▸ **Extracted material**:

====================

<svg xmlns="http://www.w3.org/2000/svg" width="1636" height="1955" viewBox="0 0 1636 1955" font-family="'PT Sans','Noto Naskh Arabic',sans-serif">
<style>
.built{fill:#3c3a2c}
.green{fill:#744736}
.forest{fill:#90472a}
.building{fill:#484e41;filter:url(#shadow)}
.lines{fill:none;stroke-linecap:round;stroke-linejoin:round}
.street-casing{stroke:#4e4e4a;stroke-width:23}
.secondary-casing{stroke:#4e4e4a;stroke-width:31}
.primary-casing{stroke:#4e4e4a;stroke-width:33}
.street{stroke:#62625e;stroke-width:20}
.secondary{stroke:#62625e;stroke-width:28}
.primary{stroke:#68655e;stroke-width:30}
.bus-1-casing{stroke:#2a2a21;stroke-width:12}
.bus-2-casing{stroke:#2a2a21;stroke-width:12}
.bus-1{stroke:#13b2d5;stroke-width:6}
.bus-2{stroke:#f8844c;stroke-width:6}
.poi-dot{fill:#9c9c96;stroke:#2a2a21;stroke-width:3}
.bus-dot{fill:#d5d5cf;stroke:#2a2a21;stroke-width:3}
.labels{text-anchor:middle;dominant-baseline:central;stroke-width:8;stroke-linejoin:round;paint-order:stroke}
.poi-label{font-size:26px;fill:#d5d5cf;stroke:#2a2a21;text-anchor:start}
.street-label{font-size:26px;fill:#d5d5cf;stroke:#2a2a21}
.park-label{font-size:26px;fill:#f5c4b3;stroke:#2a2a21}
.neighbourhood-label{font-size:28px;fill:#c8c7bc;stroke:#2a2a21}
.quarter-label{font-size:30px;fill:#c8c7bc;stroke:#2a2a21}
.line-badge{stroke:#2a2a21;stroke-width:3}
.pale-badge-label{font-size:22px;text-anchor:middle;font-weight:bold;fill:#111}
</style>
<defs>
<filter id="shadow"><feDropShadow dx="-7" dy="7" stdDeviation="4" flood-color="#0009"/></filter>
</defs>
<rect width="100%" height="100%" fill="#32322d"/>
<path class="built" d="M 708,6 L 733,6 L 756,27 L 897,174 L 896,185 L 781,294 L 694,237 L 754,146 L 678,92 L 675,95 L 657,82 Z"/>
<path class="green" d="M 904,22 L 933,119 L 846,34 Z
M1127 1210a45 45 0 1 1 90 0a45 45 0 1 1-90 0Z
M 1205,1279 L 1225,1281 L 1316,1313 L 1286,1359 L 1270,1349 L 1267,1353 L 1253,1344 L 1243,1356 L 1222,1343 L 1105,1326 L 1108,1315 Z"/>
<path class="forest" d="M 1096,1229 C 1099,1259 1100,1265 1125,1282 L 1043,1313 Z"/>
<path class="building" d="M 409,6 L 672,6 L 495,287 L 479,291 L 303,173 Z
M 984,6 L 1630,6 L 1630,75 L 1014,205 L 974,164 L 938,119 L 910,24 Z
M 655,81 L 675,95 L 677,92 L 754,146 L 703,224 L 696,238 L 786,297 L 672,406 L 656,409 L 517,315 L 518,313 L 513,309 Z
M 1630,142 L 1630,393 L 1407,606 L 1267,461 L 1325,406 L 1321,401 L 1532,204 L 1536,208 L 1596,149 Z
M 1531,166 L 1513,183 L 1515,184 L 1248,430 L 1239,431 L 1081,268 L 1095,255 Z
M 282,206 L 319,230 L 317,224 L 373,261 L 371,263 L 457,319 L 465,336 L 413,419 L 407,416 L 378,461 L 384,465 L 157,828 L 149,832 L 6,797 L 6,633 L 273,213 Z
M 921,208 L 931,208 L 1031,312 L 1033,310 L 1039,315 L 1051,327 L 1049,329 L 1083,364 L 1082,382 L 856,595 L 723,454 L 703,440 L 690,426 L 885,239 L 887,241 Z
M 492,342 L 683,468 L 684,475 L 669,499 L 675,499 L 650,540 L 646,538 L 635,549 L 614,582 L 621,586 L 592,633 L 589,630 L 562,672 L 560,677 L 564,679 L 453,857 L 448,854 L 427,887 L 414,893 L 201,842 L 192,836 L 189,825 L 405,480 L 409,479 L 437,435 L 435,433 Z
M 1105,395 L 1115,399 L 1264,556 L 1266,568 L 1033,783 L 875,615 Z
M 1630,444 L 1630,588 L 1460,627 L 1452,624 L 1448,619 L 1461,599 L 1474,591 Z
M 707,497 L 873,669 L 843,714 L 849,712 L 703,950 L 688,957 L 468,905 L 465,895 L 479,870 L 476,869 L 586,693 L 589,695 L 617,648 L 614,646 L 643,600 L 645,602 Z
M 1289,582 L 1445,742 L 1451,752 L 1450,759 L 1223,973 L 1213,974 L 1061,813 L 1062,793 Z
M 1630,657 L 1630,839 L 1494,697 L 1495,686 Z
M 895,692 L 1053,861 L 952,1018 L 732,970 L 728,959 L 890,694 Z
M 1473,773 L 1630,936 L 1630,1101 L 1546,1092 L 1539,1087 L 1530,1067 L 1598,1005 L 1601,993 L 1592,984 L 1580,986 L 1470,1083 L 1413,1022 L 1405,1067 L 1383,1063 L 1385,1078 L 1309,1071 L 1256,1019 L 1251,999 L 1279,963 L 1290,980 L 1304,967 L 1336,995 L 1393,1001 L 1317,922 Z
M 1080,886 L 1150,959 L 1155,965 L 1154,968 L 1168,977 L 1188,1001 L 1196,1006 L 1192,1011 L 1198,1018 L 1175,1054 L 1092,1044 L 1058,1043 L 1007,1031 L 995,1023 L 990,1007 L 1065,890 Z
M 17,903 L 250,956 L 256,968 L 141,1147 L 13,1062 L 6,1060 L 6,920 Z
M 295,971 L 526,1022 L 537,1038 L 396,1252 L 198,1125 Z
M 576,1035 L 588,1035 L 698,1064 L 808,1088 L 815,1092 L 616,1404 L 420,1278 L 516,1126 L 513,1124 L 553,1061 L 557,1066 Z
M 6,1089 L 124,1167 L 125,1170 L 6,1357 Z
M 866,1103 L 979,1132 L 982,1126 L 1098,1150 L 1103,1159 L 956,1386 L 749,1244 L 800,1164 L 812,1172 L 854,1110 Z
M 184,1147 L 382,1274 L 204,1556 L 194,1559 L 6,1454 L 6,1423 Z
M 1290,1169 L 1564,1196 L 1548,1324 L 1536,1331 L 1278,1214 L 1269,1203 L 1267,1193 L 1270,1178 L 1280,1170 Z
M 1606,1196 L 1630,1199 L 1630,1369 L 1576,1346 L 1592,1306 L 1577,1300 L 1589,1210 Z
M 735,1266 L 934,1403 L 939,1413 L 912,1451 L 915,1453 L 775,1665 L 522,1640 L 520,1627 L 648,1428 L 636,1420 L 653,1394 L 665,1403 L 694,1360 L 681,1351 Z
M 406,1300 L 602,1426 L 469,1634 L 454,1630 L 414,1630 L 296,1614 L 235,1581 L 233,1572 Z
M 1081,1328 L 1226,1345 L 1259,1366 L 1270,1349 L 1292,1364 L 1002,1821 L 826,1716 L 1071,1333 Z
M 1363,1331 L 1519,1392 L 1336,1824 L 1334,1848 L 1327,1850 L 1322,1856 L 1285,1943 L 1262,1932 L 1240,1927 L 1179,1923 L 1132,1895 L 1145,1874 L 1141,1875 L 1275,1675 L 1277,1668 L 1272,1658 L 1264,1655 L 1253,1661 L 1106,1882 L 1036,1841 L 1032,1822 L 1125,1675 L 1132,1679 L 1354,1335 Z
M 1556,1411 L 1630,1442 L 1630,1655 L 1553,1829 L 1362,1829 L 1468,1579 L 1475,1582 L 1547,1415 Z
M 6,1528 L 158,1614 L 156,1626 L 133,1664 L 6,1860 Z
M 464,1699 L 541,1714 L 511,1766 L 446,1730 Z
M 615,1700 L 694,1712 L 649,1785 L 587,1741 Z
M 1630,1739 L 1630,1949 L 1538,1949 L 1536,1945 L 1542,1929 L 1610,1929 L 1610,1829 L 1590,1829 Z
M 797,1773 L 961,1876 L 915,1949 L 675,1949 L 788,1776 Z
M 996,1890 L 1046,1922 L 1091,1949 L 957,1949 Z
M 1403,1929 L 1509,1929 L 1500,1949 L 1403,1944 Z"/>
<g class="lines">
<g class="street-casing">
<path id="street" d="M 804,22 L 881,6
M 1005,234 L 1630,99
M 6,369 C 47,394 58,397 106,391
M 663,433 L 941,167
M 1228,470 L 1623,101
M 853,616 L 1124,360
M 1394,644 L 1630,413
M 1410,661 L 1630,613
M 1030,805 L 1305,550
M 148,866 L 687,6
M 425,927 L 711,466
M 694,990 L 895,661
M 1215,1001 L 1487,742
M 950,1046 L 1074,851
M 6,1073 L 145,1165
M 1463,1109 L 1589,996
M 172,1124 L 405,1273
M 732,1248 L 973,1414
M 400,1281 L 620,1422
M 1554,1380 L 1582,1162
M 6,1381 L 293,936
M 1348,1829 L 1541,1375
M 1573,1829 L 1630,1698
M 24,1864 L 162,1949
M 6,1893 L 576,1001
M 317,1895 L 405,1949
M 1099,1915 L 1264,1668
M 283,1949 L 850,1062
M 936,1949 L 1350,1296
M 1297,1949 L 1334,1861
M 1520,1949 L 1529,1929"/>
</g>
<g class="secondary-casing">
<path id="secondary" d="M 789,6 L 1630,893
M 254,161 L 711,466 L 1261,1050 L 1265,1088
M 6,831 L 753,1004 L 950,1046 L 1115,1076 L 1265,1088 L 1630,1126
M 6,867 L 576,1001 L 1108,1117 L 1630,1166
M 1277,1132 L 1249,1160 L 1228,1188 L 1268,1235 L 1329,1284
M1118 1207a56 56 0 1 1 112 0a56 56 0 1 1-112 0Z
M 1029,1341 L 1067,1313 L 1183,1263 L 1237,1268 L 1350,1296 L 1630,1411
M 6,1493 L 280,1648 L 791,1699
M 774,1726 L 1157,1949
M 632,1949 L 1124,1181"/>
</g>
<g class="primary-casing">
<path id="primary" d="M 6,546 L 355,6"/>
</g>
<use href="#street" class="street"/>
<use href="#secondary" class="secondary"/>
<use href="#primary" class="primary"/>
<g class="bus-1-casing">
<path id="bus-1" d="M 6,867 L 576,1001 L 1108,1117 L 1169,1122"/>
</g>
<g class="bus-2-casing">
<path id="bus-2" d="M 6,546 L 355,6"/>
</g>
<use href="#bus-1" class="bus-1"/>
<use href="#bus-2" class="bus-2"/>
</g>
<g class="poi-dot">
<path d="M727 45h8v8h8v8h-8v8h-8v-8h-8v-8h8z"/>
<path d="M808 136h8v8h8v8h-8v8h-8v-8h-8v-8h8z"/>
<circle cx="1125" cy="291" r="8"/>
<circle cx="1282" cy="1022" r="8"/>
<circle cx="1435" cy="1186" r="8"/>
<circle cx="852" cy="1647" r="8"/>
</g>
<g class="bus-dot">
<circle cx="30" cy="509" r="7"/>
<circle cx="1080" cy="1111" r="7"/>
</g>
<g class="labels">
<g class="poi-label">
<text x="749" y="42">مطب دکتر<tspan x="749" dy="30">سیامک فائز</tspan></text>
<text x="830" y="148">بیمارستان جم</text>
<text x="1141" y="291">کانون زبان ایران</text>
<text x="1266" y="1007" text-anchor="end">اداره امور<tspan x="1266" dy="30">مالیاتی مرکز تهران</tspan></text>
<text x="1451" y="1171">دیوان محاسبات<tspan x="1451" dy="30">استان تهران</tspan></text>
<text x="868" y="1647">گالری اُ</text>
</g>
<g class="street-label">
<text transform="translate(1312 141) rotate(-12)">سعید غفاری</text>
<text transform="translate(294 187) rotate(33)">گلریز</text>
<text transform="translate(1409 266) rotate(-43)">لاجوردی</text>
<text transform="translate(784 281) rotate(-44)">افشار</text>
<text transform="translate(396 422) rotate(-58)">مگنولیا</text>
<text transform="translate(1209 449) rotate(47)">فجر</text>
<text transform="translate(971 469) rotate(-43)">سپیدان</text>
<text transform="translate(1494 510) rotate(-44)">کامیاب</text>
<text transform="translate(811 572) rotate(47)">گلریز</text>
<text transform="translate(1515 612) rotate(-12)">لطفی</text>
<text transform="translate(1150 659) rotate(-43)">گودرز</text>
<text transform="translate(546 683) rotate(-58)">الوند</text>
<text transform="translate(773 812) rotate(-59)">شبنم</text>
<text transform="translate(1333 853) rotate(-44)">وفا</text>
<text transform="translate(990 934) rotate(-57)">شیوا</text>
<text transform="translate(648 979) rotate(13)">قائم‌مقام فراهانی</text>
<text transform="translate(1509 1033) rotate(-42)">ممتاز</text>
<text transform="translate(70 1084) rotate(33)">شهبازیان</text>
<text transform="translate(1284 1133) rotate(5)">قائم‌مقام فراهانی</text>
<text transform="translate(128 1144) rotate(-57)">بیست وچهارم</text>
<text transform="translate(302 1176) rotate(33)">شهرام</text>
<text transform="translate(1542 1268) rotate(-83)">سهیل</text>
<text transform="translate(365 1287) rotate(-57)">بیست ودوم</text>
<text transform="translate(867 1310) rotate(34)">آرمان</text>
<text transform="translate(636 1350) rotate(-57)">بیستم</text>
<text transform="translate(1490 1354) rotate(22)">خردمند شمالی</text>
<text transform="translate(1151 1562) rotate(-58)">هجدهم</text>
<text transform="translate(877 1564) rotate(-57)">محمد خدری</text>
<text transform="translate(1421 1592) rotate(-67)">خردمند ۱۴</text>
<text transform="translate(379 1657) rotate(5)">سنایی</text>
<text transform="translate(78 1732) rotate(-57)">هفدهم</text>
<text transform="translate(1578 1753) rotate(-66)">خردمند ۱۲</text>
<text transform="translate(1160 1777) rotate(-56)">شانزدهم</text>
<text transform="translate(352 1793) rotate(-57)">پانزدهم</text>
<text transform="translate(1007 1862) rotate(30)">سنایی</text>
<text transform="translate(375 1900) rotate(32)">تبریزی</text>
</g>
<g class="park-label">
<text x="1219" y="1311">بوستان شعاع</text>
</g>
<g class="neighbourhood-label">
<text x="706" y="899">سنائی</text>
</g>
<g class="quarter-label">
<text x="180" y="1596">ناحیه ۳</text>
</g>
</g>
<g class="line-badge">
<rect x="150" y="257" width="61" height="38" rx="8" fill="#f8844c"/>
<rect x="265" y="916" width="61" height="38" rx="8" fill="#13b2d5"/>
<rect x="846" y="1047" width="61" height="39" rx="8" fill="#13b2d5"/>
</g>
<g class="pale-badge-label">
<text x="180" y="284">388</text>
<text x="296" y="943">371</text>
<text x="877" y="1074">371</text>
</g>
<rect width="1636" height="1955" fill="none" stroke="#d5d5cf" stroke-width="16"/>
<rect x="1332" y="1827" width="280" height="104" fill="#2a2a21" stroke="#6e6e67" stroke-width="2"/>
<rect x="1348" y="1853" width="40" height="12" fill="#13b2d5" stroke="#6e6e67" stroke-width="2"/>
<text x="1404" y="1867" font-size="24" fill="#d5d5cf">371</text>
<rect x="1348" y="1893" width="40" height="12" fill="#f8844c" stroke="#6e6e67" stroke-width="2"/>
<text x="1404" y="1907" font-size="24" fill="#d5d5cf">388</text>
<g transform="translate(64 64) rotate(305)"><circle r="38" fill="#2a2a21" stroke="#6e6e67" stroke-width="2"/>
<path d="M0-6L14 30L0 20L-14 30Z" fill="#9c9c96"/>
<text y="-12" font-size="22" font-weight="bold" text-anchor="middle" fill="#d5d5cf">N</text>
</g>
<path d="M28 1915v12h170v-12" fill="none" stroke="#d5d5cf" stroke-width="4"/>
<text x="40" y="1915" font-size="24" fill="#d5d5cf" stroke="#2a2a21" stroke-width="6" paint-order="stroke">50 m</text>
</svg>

====================

▸ **Work item**:
If a line in the listing holds the word "shadow", copy it out.

▸ **Exercise solution**:
.building{fill:#484e41;filter:url(#shadow)}
<filter id="shadow"><feDropShadow dx="-7" dy="7" stdDeviation="4" flood-color="#0009"/></filter>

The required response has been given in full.